▶ [Input data]
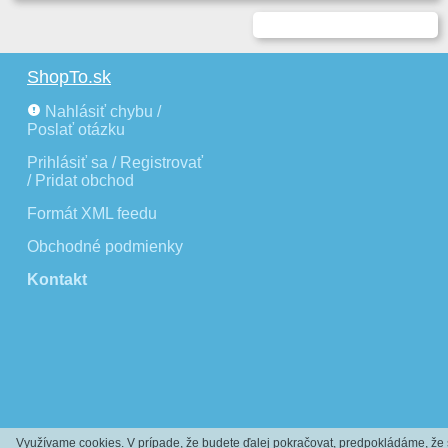
ShopTo.sk
Nahlásiť chybu /
Poslať otázku
Prihlásiť sa / Registrovať
/ Pridat obchod
Formát XML feedu
Obchodné podmienky
Kontakt
Využívame cookies. V prípade, že budete ďalej pokračovat, predpokládáme, že 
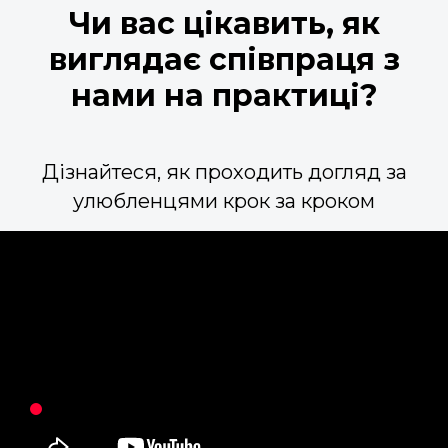
Чи вас цікавить, як
виглядає співпраця з
нами на практиці?
Дізнайтеся, як проходить догляд за
улюбленцями крок за кроком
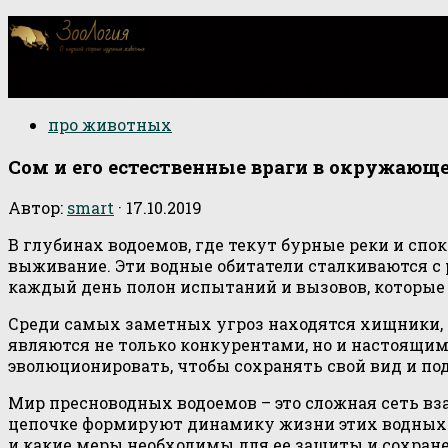
О научной стороне изучения животных
про животных
Сом и его естественные враги в окружающе
Автор:
smart
·
17.10.2019
В глубинах водоемов, где текут бурные реки и сп
выживание. Эти водные обитатели сталкиваются с 
каждый день полон испытаний и вызовов, которые
Среди самых заметных угроз находятся хищники, 
являются не только конкурентами, но и настоящим
эволюционировать, чтобы сохранять свой вид и по
Мир пресноводных водоемов – это сложная сеть вз
цепочке формируют динамику жизни этих водных 
и какие меры необходимы для ее защиты и сохран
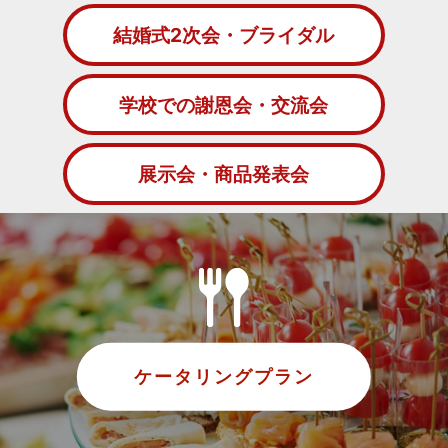
結婚式2次会・ブライダル
学校での謝恩会・交流会
展示会・商品発表会
ケータリングプラン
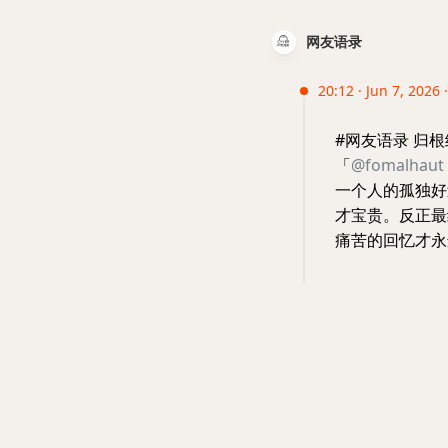
网友语录
20:12 · Jun 7, 2026 
#网友语录 归
「
@fomalhaut
一个人的孤独好
才宝贵。反正最
痛苦的回忆才永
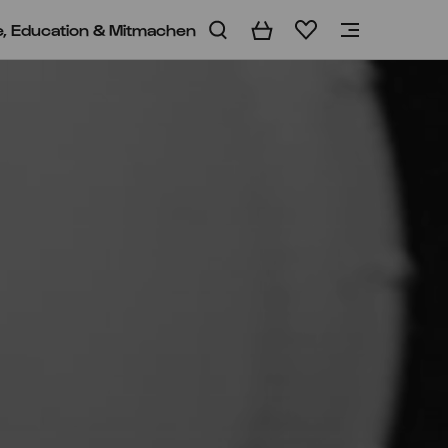
e, Education & Mitmachen
Warenkorb
Merkliste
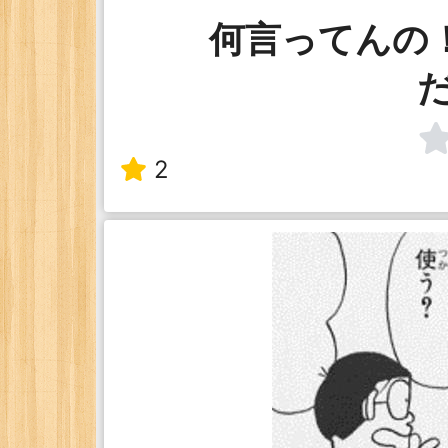
何言ってんの！
2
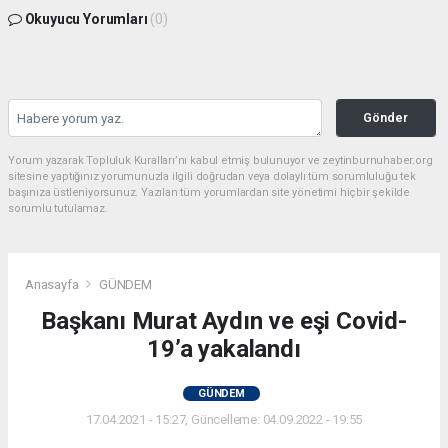
Okuyucu Yorumları
(0)
Gönder
Yorum yazarak Topluluk Kuralları’nı kabul etmiş bulunuyor ve zeytinburnuhaber.org
sitesine yaptığınız yorumunuzla ilgili doğrudan veya dolaylı tüm sorumluluğu tek
başınıza üstleniyorsunuz. Yazılan tüm yorumlardan site yönetimi hiçbir şekilde
sorumlu tutulamaz.
Anasayfa
GÜNDEM
Başkanı Murat Aydın ve eşi Covid-
19’a yakalandı
GÜNDEM
17.04.2021 - 15:27, Güncelleme: 04.09.2022 - 19:55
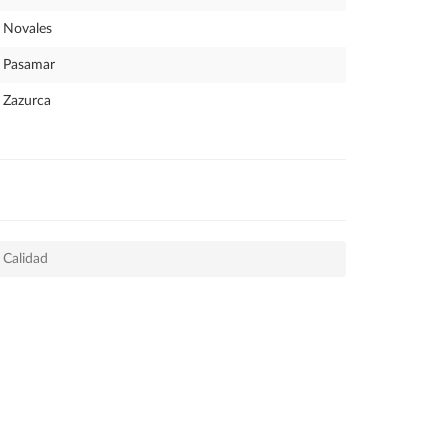
Novales
Pasamar
Zazurca
 Calidad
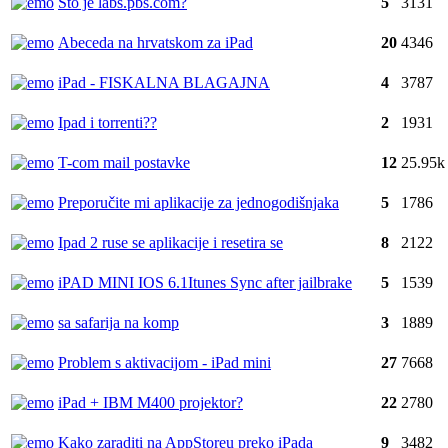
Što je labs.pbs.com?
5
3131
Abeceda na hrvatskom za iPad
20
4346
iPad - FISKALNA BLAGAJNA
4
3787
Ipad i torrenti??
2
1931
T-com mail postavke
12
25.95k
Preporučite mi aplikacije za jednogodišnjaka
5
1786
Ipad 2 ruse se aplikacije i resetira se
8
2122
iPAD MINI IOS 6.1Itunes Sync after jailbrake
5
1539
sa safarija na komp
3
1889
Problem s aktivacijom - iPad mini
27
7668
iPad + IBM M400 projektor?
22
2780
Kako zaraditi na AppStoreu preko iPada
9
3482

▶ [Work to be completed]
Copy the listing above in full and exactly, but omit each picture that it holds.

▶ [Solution for this problem]
ShopTo.sk
Nahlásiť chybu /
Poslať otázku
Prihlásiť sa / Registrovať
/ Pridat obchod
Formát XML feedu
Obchodné podmienky
Kontakt
Využívame cookies. V prípade, že budete ďalej pokračovat, predpokládáme, že 
Чи вас цікавить, як
виглядає співпраця з
нами на практиці?
Дізнайтеся, як проходить догляд за
улюбленцями крок за кроком
О научной стороне изучения животных
про животных
Сом и его естественные враги в окружающе
Автор:
smart
·
17.10.2019
В глубинах водоемов, где текут бурные реки и сп
выживание. Эти водные обитатели сталкиваются с 
каждый день полон испытаний и вызовов, которые
Среди самых заметных угроз находятся хищники, 
являются не только конкурентами, но и настоящим
эволюционировать, чтобы сохранять свой вид и по
Мир пресноводных водоемов – это сложная сеть вз
цепочке формируют динамику жизни этих водных 
и какие меры необходимы для ее защиты и сохран
結婚式2次会・ブライダル
学校での謝恩会・交流会
展示会・商品発表会
ケータリングプラン
网友语录
20:12 · Jun 7, 2026 
#网友语录 归
「
@fomalhaut
一个人的孤独好
才宝贵。反正最
痛苦的回忆才永
e, Education & Mitmachen
Warenkorb
Merkliste
何言ってんの！
2
Okuyucu Yorumları
(0)
Gönder
Yorum yazarak Topluluk Kuralları’nı kabul etmiş bulunuyor ve zeytinburnuhaber.org
sitesine yaptığınız yorumunuzla ilgili doğrudan veya dolaylı tüm sorumluluğu tek
başınıza üstleniyorsunuz. Yazılan tüm yorumlardan site yönetimi hiçbir şekilde
sorumlu tutulamaz.
Anasayfa
GÜNDEM
Başkanı Murat Aydın ve eşi Covid-
19’a yakalandı
GÜNDEM
17.04.2021 - 15:27, Güncelleme: 04.09.2022 - 19:55
Novales
Pasamar
Zazurca
 Calidad
Što je labs.pbs.com?
5
3131
Abeceda na hrvatskom za iPad
20
4346
iPad - FISKALNA BLAGAJNA
4
3787
Ipad i torrenti??
2
1931
T-com mail postavke
12
25.95k
Preporučite mi aplikacije za jednogodišnjaka
5
1786
Ipad 2 ruse se aplikacije i resetira se
8
2122
iPAD MINI IOS 6.1Itunes Sync after jailbrake
5
1539
sa safarija na komp
3
1889
Problem s aktivacijom - iPad mini
27
7668
iPad + IBM M400 projektor?
22
2780
Kako zaraditi na AppStoreu preko iPada
9
3482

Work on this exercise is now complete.